Although the probe looked at the entire period of British operations in Iraq, much of the focus has been on the decision to overthrow Saddam Hussein.

Relatives of those killed in Iraq have voiced disappointment after it was revealed the Chilcot inquiry will not be published before next summer.

Blair had previously denied that the delay was linked to a process in which individual witnesses such as himself are given the chance to respond to criticism of them in the report.

He replied, “I just got this down from upstairs [the secretary of defence’s office] today… that describes how we’re going to take out seven countries in five years, starting with Iraq, and then Syria, Lebanon, Libya, Somalia, Sudan and, finishing off, Iran”.

Figures are likely to include the then Foreign Secretary Jack Straw, MI6 head Sir Richard Dearlove, chairman of the joint intelligence committee Sir John Scarlett, Defence Secretary Geoff Hoon and Clare Short, former worldwide Development Secretary.

However, Labour sources say he will now wait to apologise until the report has been published.

The last public hearing was held in 2011 and at that point Chilcot said the final report could be published that autumn.

Jeremy Corbyn has long rejected the format of the Inquiry.
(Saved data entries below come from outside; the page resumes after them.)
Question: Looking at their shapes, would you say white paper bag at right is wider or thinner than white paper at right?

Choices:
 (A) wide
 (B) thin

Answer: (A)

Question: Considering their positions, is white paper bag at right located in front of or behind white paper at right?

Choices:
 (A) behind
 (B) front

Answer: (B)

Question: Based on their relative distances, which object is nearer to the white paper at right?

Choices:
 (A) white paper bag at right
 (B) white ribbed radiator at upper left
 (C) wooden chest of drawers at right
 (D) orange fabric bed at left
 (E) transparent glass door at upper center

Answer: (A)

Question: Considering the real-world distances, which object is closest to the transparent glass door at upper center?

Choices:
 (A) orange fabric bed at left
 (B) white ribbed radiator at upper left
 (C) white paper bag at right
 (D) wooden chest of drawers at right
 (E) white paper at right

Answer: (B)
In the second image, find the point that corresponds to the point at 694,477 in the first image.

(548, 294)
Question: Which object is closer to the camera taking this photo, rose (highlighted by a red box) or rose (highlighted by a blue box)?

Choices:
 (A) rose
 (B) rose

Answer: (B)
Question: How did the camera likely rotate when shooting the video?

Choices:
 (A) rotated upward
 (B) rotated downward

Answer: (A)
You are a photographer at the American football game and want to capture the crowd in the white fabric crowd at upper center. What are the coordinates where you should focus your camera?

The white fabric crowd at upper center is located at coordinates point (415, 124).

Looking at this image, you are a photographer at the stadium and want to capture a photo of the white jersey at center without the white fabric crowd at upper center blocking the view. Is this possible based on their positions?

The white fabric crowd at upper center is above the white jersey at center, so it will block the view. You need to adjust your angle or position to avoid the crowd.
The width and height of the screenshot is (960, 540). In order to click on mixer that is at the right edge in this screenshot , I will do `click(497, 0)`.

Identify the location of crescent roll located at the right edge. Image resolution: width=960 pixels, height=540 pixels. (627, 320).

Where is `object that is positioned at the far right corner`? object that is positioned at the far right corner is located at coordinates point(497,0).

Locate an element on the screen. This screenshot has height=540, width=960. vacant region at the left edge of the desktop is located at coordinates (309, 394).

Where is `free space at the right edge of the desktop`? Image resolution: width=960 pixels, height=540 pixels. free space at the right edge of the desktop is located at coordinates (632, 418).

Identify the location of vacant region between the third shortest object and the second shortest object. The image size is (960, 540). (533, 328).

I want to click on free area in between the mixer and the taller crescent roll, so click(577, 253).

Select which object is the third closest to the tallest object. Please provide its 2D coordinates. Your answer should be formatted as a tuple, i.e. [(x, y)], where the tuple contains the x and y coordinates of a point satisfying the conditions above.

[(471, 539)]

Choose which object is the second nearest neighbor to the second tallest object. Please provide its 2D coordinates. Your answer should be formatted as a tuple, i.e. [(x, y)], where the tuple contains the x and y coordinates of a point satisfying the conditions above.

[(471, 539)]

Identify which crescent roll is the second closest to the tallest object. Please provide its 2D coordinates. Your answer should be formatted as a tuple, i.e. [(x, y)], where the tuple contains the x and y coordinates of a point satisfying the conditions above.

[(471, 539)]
Cabinet Office minister Lord Bridges of Headley warns that such a move would “undermine the fundamental independence” of the long-delayed inquiry. He apologised “for the fact that the intelligence we received was wrong” on Iraq’s supposed possession of weapons of mass destruction (WMD) and for “some of the mistakes in planning and certainly our mistake in our understanding of what would happen once you removed the regime”.

I am pleased to say that I am now in a position to write setting out a timetable for the completion of the Iraq Inquiry’s report into the UK’s involvement in Iraq between 2001 and 2009. He responded by August.

Families of military personnel killed in Iraq have threatened to go to take their case to court, saying the delays are prolonging their suffering.

The Stop the War coalition, which organized a million-strong march against the war in 2003, blasted what they called the “never-ending farce of the Chilcot report“.

 

Both Bush and Blair stressed that the Iraqi dictator had used poison gas against his own citizens in the Kurdish region in 1988, but neither mentioned that this had happened against a background of Saddam’s unprovoked war of aggression against Iran, which Washington and London actively supported.